Autonomy Research, a UK based think-tank which focuses on the future of work, published findings from a trial in February 2023. They surveyed 61 companies and 2,900 employees in the U.K. to gather surprising data and conclusions. But it’s not only happening in the UK. Canadian and US companies are engaging in similar trials, as well as companies in Brazil and Australia. Something is going on.
Here's the bottom-line: the benefits of a shorter working week with no reduction in pay are well-evidenced: employees are happier and healthier, and the organizations they work for are often more productive, more efficient, and more easily retain team members.

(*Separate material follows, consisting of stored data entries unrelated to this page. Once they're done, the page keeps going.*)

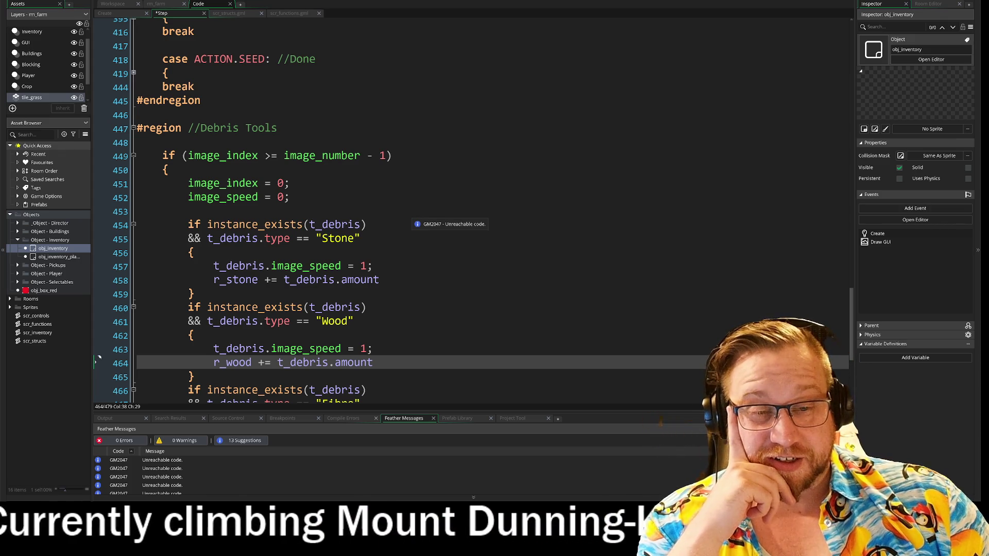
click(290, 197)
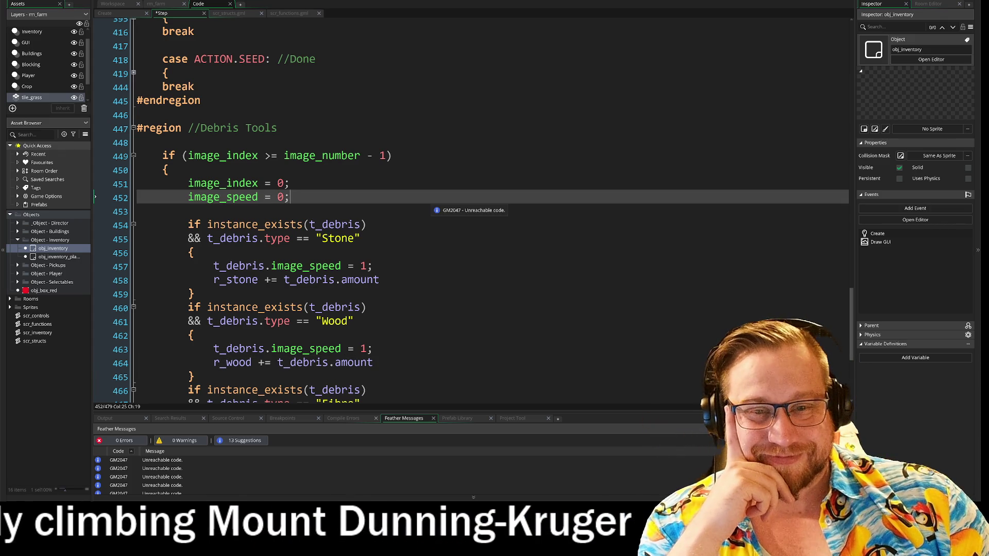
key(Down)
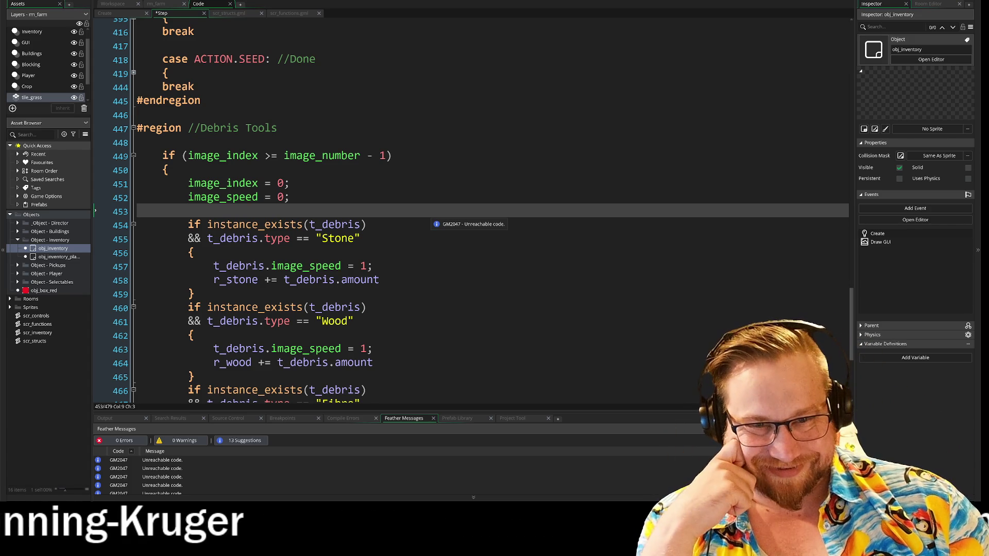
scroll(433, 219, down, 2)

“Some of the most extensive benefits of shorter working hours were found in employees’ well-being. ‘Before and after’ data shows that 39% of employees were less stressed, and 71% had reduced levels of burnout at the end of the trial. Likewise, levels of anxiety, fatigue and sleep issues decreased, while mental and physical health both improved. Shorter working hours have employees less stressed and burned out, with feedback also suggesting improved mental and physical health,” states the report on the UK’s four-day week pilot. Turnover dropped 57% over the trial.
Other positive effects realized by those companies in the trial include revenue staying broadly the same over the trial period and rising by an average of 1.4%. When compared to a similar period from previous years, organizations reported average revenue increases of 35% indicating healthy growth during the period of reduced work time. Moving to fewer hours on the job does not correlate to a decline in organizational productivity or performance. Less hours on the job doesn’t mean less output.
Of course, this is not a one-size fits all approach. It seems most suited to those organizations with more Henry Ford-like working structures – 40-hour, five day work weeks.
Are you ready to do your own trial of 90 - 120 days to see what you find out about productivity, employee engagement and overall effectiveness? Where might you begin to discern for yourself if this big idea works?
Get your hands around the unnecessary hours that could be done away with, consider addressing fundamental inefficiencies like overlong meetings, or processes that are outdated, distractions in the workday, or inefficient uses of technology. With this kind of approach, you can go a long way toward a shorter workweek without undermining your bottom line. And you will have a more streamlined business to show for it.
Think creatively. You don’t have to embrace a four-day workweek. It could be annualized, staggered, or decentralized reduction in hours worked for your team. The big idea is to think about how work gets done in new and maybe unfamiliar ways. Who knows? You might be the next name we attribute to a 100-year way of working.